Folks, I’m definitely getting too old for this!
Our new President is the epitome of classic American capitalism. This country, the greatest in the history of mankind, is built upon opportunity and Donald Trump has clearly demonstrated his capacity for excelling in that realm. Trump is impulsive, for sure, but his drive and energy will surely transcend the walls of the Oval Office into the hearts of America.
One of the top issues on Trumps agenda is to set up boundaries, which needed to be done. Walls need to be imposed (not necessarily physical ones but implied ones) in order to focus on our own internal strife. It is high time we do that. It will piss-off many, but being a pure businessman, he is prepared to handle opposition. He wouldn’t be the first on this either, Franklin Delano Roosevelt (also a New Yorker) was isolationist until December 7, 1941.
In order for this master to do his work, we must refrain from detracting him from his visions and goals and allow him to do what he does best, which doesn’t mean we should turn our eyes – trust but verify. If the man can excell for himself and his family with the remarkable temerity which he has displayed, why not let him utilize his talents for the benefit of all Americans?
His intensity displayed on first days of his office is commendable, I think. Let’s just hope he doesn’t let up.
Let us embrace the future and refrain from fighting progress, for it is here and now.
President Trump, I’m behind you 100%! Let’s get on with it!
Since being of legal age to vote I usually have, the recent Presidential election being an exception. Voting gives a citizen the right to bitch and since I waived my right this last November, this is not a rant but merely an observation.

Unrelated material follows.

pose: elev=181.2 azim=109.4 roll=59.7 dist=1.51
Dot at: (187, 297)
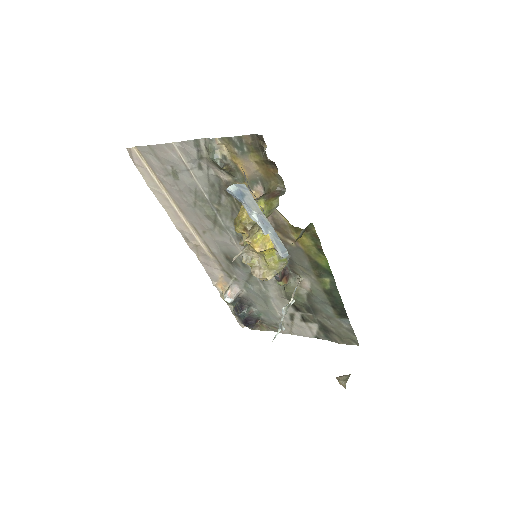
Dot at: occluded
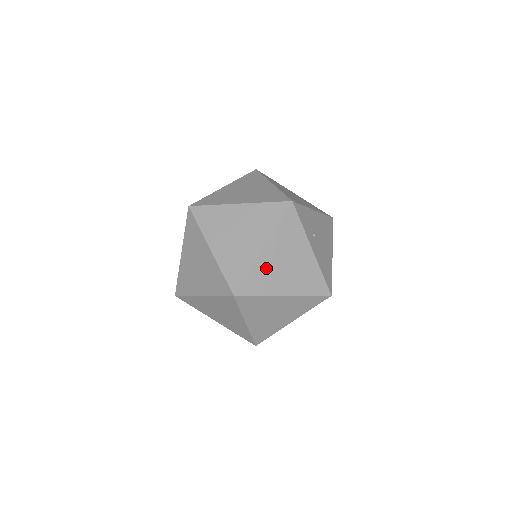
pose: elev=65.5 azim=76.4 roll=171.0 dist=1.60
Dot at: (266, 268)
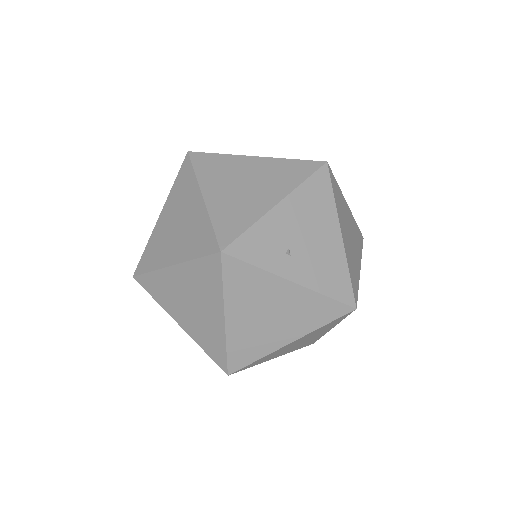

Being a Republican by tradition, it wasn’t until recent years that my allegiance began to drift away from partisan politics. I believe in selecting the right person for the job regardless of party affiliation, though that may be too simplistic. Many of us who rush to offer their opinion on matters don’t really know the whole story, which is by design. The big picture is elusive, strategies recondite, agendas hidden. We’re not meant to know everything.
The word politics is derived from the Greek politika or “affairs of state”, based on Aristotelous ta Politika, where the Greek philosopher conceived “politics” as the science of governing an ever-changing public or populace. Western politics is modeled on the theories introduced by the Italian renaissance diplomat and philosopher, Niccolò Machiavelli, in his 1513 treatise on government, Il Principe or The Prince. The term “Machiavellian” is defined as “the employment of cunning and duplicity in statecraft or in general conduct”. Modern politics is not a science but a business.
The last election seemed to involve electing a candidate based not on merit, but on less demerit. We knew that drastic changes were in order and with Clinton, that change would be minimized and things would basically continue “status quo” towards more socialized policies, the more comfortable choice but not necessarily a good thing. With Trump, sweeping changes would be in store, which was terrifying.
Every new administration has been greeted with skepticism, some eventually proven to be justified, others not. As has always been, we must play out the hand we’ve dealt ourselves because there is no turning back.
Much to the consternation of many, President Trump has taken extreme measures early in his administration, but if you look at the subject matter from a more detached perspective, the motivation behind his Executive Orders may be seen more clearly. I will not touch on any of the specific issues, but will just add that Trump’s actions may not be as absurd and radical as so many seem to think.
Though initially stunned by the election results, as I was expecting Clinton to win by a landslide and am yet to sense anything remotely like the “warm fuzzies” from it, my comfort level has improved somewhat as we move into the second month of this new year and new era.
Perhaps some shock therapy is just what our government needs.